| Text for analysis |
*****

You can download my build for Linux x86_64.  It's dynamically linked, and built on CentOS 6, so you may have to add some symlinks in /lib64 for other Linux distributions.

Monday, April 6, 2015

Zero-wire auto-reset for esp8266/Arduino

A little over a year ago I developed a zero-wire auto-reset solution for Arduino.  After I started using Arduino for the esp8266, I realized I could do the same thing with the ESP-01.

Flashing the esp8266

In order to download code to the esp8266 after reset, GPIO0 and GPIO15 must be low, and GPIO2 must be high.  The ESP-01 has GPIO15 grounded, and GPIO2 is set high after reset.  GPIO0 is pulled up to Vcc after reset, so in order to download code to the flash, this must be pulled low.  Although esptool-ck supports using RTS and DTR for flashing the esp8266, many cheap USB-TTL modules don't break out those lines.  With USB-TTL modules that break out DTR, the DTR line should be connected to GPIO0 in order to pull the line low after reset.  Otherwise DTR needs to be grounded with a jumper or by connecting a push-button switch to ground.

The circuit

The auto-reset circuit I used on the esp8266 is a simplified version of the circuit I used with the pro mini.  It consists of just a 7.5K resistor between Rx and RST, and a 4.7uF capacitor between RST and Vcc.  The values are not critical, as long as the RC constant is between 10ms and 100ms, so if what you have on hand is a 15K resistor and 1uF capacitor, that should work fine.  A serial break signal is 250ms long, which is why I suggest a an RC constant of less than 100ms to allow the capacitor to discharge and trigger a reset before the break signal ends.  If the RC constant is less than 10ms, a sequence of zero bytes transmitted to the esp8266 could unintentionally trigger a reset.  At 9600bps, each bit is 104.2us long, so 8 zero bits plus the start bit would last 938us.  Several zero-bytes in a row, even with the high voltage of the stop bit in between, could trigger a reset.  The esptool default upload speed is 115.2kbps, so unwanted resets are quite unlikely.

The  auto-reset circuit has an added benefit of improving the stability of the esp8266 module.  The RST pin on the esp8266 is extremely sensitive.  Before I added the auto-reset circuit, simply touching a probe from my multimeter to the RST pin would usually reset the module, even when I tried adding a 15K pullup resistor to Vcc.  I would also get intermittent "espcomm_sync failed" messages when trying to upload code.  Since adding the auto-reset circuit, I can probe the RST pin without triggering a reset, and my uploads have been error-free.

*****

| Requirement A |
Rewrite the passage of the esp8266 auto-reset text from "In order to download code to the esp8266" up to and including "switch to ground.", replacing "push-button switch" with "momentary switch".
| Requirement B |
Please copy every line of the listing that contains the word "Luna", matching case exactly.

| Task data |
*****

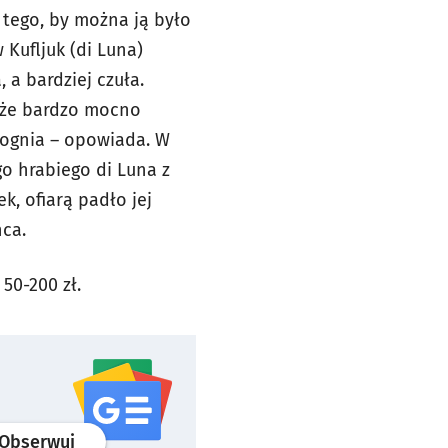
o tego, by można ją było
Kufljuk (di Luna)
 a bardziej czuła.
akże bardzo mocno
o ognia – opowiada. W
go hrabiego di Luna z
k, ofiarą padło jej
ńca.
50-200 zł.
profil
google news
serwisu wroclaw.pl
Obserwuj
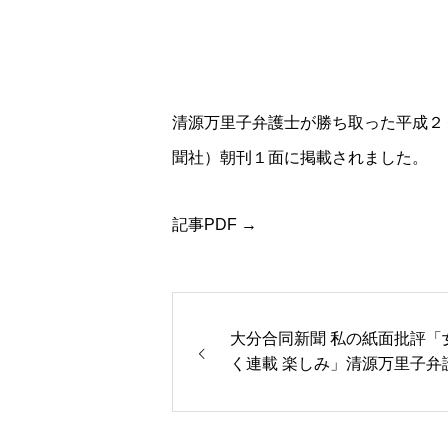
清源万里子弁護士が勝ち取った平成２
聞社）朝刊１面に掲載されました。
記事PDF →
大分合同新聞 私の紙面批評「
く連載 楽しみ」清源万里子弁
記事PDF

*****

| Response area A |
In order to download code to the esp8266 after reset, GPIO0 and GPIO15 must be low, and GPIO2 must be high.  The ESP-01 has GPIO15 grounded, and GPIO2 is set high after reset.  GPIO0 is pulled up to Vcc after reset, so in order to download code to the flash, this must be pulled low.  Although esptool-ck supports using RTS and DTR for flashing the esp8266, many cheap USB-TTL modules don't break out those lines.  With USB-TTL modules that break out DTR, the DTR line should be connected to GPIO0 in order to pull the line low after reset.  Otherwise DTR needs to be grounded with a jumper or by connecting a momentary switch to ground.

| Response area B |
Kufljuk (di Luna)
go hrabiego di Luna z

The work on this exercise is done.